Computer hackers, the bane of corporations and bloggers alike, are the heroes of Martin Himel’s documentary, Unit 8200, which will be broadcast by Vision TV in Canada on Monday, May 8 at 9 p.m.
Two decades ago, hackers were regarded as common criminals, says Yossi Melman, an Israeli journalist who specializes in intelligence and strategic affairs. But in today’s fast-moving digital environment, he claims, they’re seen as geniuses who can help fend off the scourge of malware attacks.

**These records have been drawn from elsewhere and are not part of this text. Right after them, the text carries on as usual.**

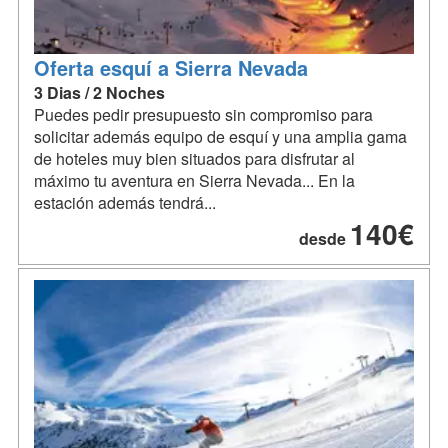
Oferta esquí a Sierra Nevada
3 Dias / 2 Noches
Puedes pedir presupuesto sin compromiso para
solicitar además equipo de esquí y una amplia gama
de hoteles muy bien situados para disfrutar al
máximo tu aventura en Sierra Nevada... En la
estación además tendrá...
140€
desde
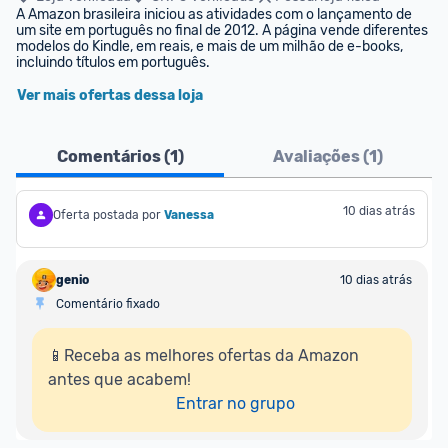
A Amazon brasileira iniciou as atividades com o lançamento de 
um site em português no final de 2012. A página vende diferentes 
modelos do Kindle, em reais, e mais de um milhão de e-books, 
incluindo títulos em português.
Ver mais ofertas dessa loja
Comentários (
1
)
Avaliações (
1
)
10 dias atrás
Oferta postada por
Vanessa
genio
10 dias atrás
Comentário fixado
📱Receba as melhores ofertas da Amazon 
antes que acabem!

Entrar no grupo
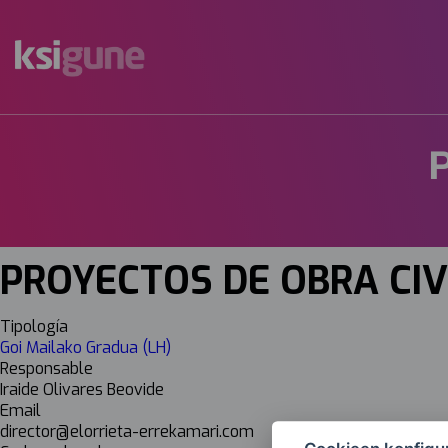
Menú
mapas
PROYECTOS DE OBRA CIV
Tipología
Goi Mailako Gradua (LH)
Responsable
Iraide Olivares Beovide
Email
director@elorrieta-errekamari.com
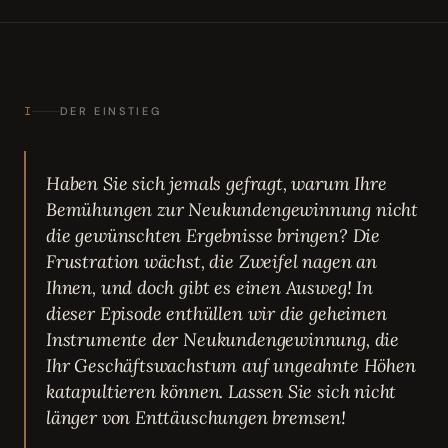
I
DER EINSTIEG
Haben Sie sich jemals gefragt, warum Ihre
Bemühungen zur Neukundengewinnung nicht
die gewünschten Ergebnisse bringen? Die
Frustration wächst, die Zweifel nagen an
Ihnen, und doch gibt es einen Ausweg! In
dieser Episode enthüllen wir die geheimen
Instrumente der Neukundengewinnung, die
Ihr Geschäftswachstum auf ungeahnte Höhen
katapultieren können. Lassen Sie sich nicht
länger von Enttäuschungen bremsen!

Some of the world’s best and brightest hackers are Israelis who served in Unit 8200, the legendary backbone of Israeli military intelligence. The skills they refined there are now being put to use in Israel’s highly respected high-tech sector, centred in and around Tel Aviv.
Himel focuses his attention on Argus Cyber Security Ltd., a company founded by three graduates of Unit 8200. Argus, a world leader in automotive anti-hacking software, attracts global attention. It recently teamed up with Magna International, a Canadian manufacturer of automobile parts. Since autonomous connected cars may be the next big thing in the car industry, Argus’ expertise in computer security is in high demand. As Argus employee Ami Shalev says, “Cars can be a hacker’s dream.”
In his informative documentary, Himel also zeroes in on Inbal Arieli, whose specialty is the identification of cyber threats to financial institutions, and Ran Goldshtein, who raised $75 million to start a company.
Both worked in Unit 8200, which, in collaboration with a major U.S. intelligence agency, developed the ultra-sophisticated Stuxnet virus, which temporarily disabled one-third of the centrifuges in an Iranian nuclear facility. This malware slowed down Iran’s march toward a nuclear capability.
The hackers in Unit 8200 also managed to infiltrate the hotel rooms of the Iranian delegates negotiating a nuclear agreement with the six major powers, thereby providing Israel with vital intelligence information.
Apart from these technological feats, Unit 8200 hackers devised software that enabled the Israeli Air Force to blind Syrian radar when it bombed Syria’s nuclear reactor in September 2007.
Nearly all of Unit 8200’s personnel range in age from 19 to 22. Young but savvy, they’re the future of Israel’s high-tech start-up industry.